The results were extraordinary. With Susan's insights driving the training data, accuracy jumped to 94%. The system started catching nuances we hadn't even known existed - those subtle patterns that only become visible when someone isn't afraid to make themselves "redundant." And Susan? She evolved from someone who sorted emails to someone who taught AI systems how to understand human communication, earning more and doing more interesting work in the process.

But here's something crucial we need to acknowledge: Susan's path isn't for everyone. And that's not just okay - it might be exactly as it should be. Not everyone wants to become an AI trainer or automation specialist. Not everyone's natural talents or interests align with that direction. And honestly? The world needs more than just people who work with machines.

Maybe in five years we'll have many more massage therapists around. And the world will be better for it.

Of course, profit-sharing isn't a magic wand, particularly in cases where automation might eliminate a role entirely. But it can provide a financial bridge while people explore and transition to new careers - whether that's moving up the automation chain like Susan, or moving into entirely different fields that leverage their human qualities in new ways. The key is involving employees early, understanding their capabilities and desires, and supporting them in finding their next step - whatever that step might be.

The Real Fear

You know what's scarier than telling employees about automation? Trying to implement it without them. Research shows that 68% of workers fear job loss from automation, but here's the twist: 83% of organisations experience "zombie automation" (persistently underperforming implementations). These automations are often built with lack of proper insight into the work process — the kind of insight that only comes from the people currently doing the job.

The solution isn't avoiding these conversations. It's transforming them from threats into opportunities. Here's what that looks like in practice:

Transparent Profit-Sharing

  • 5-15% of net income goes to shared pools

  • Individual allocations reach 50-150% of salary

  • Success metrics are clear and achievable

Direct Involvement

  • Employees become process architects

  • Their insights drive implementation

  • Their experience shapes the future

Clear Pathways Forward

  • Minimum 50 training hours annually

  • New role development

  • Career transition support

The Unexpected Lesson

Susan's story has a happy ending, but not the one anyone expected. She didn't lose her job to automation - she evolved with it. Today, she leads a team that handles complex communication challenges that AI flags but can't solve. Her salary is higher, her work more interesting, and yes, she gets a share of the automation savings.

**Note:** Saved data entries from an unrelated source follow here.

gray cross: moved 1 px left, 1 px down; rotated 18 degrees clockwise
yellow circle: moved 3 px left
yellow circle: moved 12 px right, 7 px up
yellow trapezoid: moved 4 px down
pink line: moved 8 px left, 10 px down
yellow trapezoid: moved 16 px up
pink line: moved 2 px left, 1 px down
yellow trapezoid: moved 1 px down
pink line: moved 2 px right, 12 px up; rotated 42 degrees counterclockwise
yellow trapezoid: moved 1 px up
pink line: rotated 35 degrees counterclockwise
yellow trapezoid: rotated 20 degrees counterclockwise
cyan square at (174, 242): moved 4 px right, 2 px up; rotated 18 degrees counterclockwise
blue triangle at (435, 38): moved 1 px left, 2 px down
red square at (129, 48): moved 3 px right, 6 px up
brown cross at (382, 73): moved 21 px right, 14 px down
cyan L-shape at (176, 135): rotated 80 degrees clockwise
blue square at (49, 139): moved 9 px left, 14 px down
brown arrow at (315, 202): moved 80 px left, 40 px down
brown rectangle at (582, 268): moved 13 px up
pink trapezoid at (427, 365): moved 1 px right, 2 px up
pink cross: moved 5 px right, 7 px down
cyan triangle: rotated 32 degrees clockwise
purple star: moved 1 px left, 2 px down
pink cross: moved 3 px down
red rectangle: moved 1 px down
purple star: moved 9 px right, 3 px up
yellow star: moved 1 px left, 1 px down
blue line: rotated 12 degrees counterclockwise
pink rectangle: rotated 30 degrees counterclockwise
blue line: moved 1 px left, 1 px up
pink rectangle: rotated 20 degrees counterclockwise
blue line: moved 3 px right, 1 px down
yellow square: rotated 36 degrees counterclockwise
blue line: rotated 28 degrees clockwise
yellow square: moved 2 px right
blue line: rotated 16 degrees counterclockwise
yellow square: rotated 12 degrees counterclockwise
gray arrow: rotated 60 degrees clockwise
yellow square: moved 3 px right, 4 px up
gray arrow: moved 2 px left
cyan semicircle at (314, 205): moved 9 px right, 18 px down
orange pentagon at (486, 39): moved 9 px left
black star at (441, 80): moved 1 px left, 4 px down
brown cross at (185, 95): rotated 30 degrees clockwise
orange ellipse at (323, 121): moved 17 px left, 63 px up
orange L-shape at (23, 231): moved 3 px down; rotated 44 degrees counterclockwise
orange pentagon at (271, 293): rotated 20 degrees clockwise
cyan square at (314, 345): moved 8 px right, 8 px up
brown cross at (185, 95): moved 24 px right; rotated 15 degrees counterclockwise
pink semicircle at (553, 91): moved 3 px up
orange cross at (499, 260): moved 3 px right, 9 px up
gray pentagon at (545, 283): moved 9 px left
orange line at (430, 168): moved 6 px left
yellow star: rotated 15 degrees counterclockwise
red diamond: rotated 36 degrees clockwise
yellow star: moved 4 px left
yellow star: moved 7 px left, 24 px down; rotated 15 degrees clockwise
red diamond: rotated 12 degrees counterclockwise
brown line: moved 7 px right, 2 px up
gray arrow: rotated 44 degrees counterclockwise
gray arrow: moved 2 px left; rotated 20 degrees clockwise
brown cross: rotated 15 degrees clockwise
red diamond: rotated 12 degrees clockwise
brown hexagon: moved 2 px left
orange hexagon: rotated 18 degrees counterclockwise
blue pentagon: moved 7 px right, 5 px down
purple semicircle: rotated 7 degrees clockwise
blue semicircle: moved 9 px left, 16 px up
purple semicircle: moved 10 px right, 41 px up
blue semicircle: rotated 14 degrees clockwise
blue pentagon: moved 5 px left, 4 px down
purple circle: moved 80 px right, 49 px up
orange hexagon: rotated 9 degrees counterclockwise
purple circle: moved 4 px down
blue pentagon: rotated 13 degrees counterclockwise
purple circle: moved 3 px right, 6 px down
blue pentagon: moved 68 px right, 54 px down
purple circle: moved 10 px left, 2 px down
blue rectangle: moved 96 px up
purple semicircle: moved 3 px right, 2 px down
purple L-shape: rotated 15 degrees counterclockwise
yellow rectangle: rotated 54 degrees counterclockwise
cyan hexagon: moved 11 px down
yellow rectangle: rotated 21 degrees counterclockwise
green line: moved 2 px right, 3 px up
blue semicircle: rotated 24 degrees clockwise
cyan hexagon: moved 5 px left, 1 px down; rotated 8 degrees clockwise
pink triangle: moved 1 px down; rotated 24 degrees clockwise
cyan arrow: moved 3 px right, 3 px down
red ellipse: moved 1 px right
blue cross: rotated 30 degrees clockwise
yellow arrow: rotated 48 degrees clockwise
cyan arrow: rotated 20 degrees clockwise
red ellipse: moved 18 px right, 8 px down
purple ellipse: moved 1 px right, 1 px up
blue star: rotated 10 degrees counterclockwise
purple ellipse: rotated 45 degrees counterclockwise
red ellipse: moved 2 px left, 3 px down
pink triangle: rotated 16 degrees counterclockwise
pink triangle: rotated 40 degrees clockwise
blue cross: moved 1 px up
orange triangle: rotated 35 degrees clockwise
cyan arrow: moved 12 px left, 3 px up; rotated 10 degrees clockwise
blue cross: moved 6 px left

But the real lesson isn't about Susan, or automation, or even profit-sharing. It's about fear - not the fear i I learned this lesson myself the hard way. itself, but what happens when we let our assumptions about fear drive our decisions. When we try to protect people from changes they might actually want to be part of. When we let our own anxieties create the very problems we're trying to avoid.

The Path Forward

As Susan put it, "You can spend all your energy protecting what you have, or you can use that same energy to discover what's next." Maybe that's the real insight here. Not that change is coming - we all know that. But that willingness to let go of fear and trust in the future might be what determines whether we help shape that future or get shaped by it.

P.S. Susan still has that coffee mug. But now it sits next to a new one that reads "AI Whisperer." She bought it herself, with her first profit-sharing bonus.